前日会見に臨む、森保一監督(左)と吉田麻也。引退を表明したレジェンドに関する質問があった 【宇都宮徹壱】

 アジアカップ4日目。この日はアブダビでイラク対ベトナムが、そしてドバイではサウジアラビア対北朝鮮の試合が行われる。このうちイラク対ベトナムは、非常に興味がそそられるカードである。が、この日は同じアブダビにて、日本代表の前日会見が予定されていた。グループFの日本は9日、トルクメニスタンとの初戦を迎える。この試合の重要性をかんがみるなら、やはりこちらを優先するほかないだろう。

 前日会見には、森保一監督に加えてキャプテンの吉田麻也も同席。冒頭、現役引退が発表されたばかりの元日本代表、中澤佑二と楢崎正剛についてコメントを求められた吉田は、やや神妙な面持ちでこう語った。

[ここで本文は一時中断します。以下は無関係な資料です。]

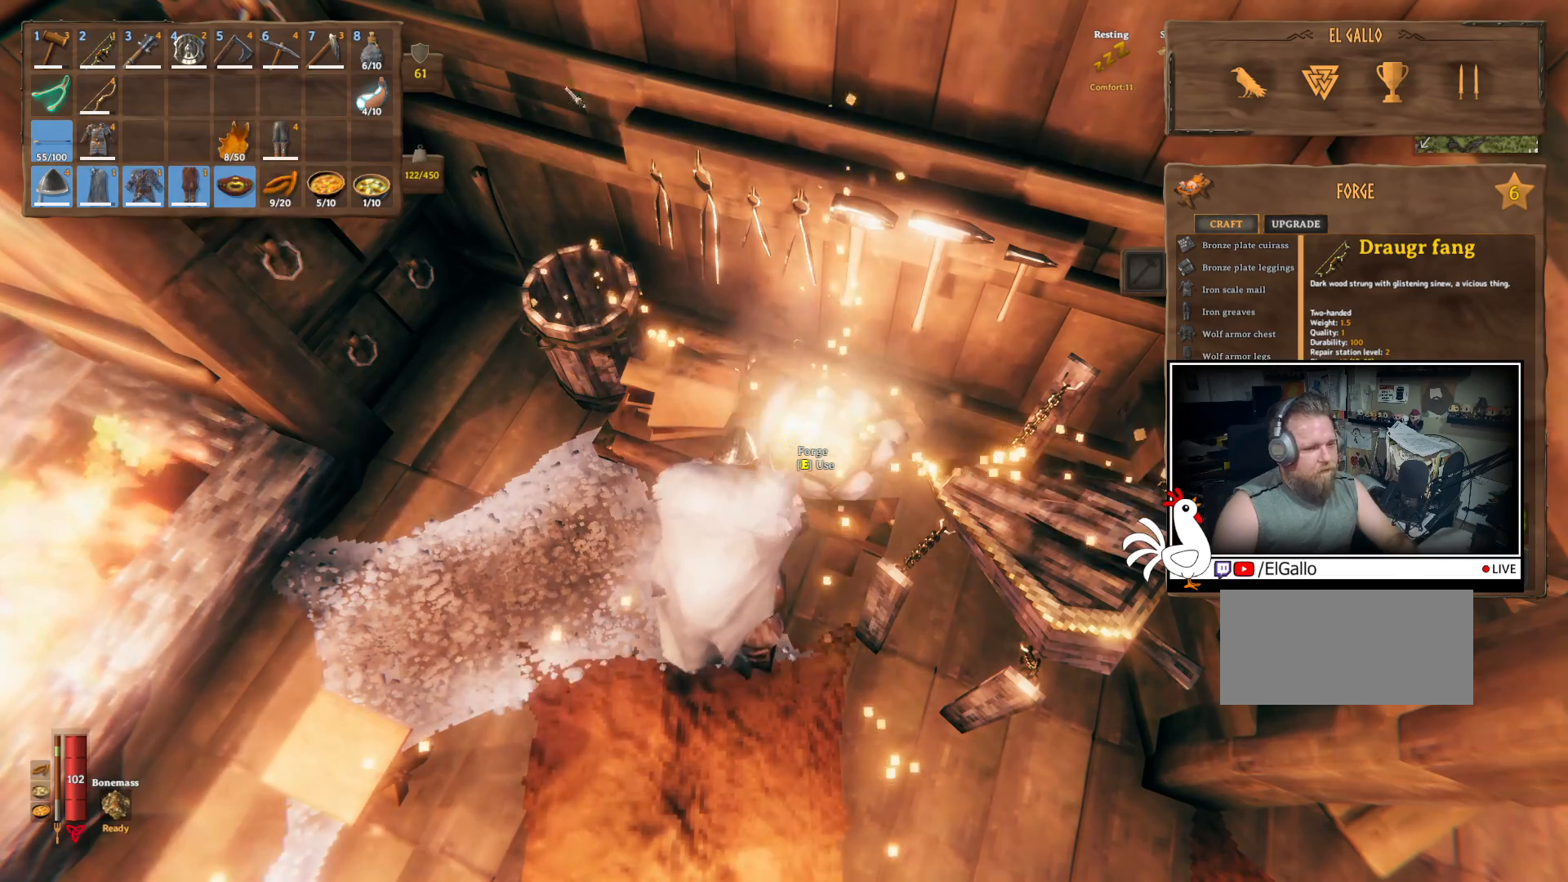
{"keys": [], "mouse": [], "events": []}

「楢崎選手に関しては、個人的にもずっと憧れてきて、背中を追い続けた選手です。中澤選手に関しても、(彼が)代表を去ってから同じ22番を引き継いで、ずっと背中を追いかけてきました。正直、見えない背中を追いかけている感覚でしたね。もちろん、試合数もゴール数も、まだまだ中澤選手に追いつけていないですが(苦笑)」

 吉田が日本代表に定着したのは2011年のアジアカップ以降で、楢崎や中澤とは入れ替わるタイミングであった。それでも楢崎は名古屋グランパス時代の先輩であり、中澤についても(当人が言及するように)22番とディフェンスリーダーの役割を引き継いで今に至っている。その吉田も代表のキャプテンマークを託され、世代交代が進むチームのけん引役が求められる立場となった。それでも「まだまだ中澤選手に追いつけていない」という言葉から、謙遜(けんそん)めいたものは微塵も感じられない。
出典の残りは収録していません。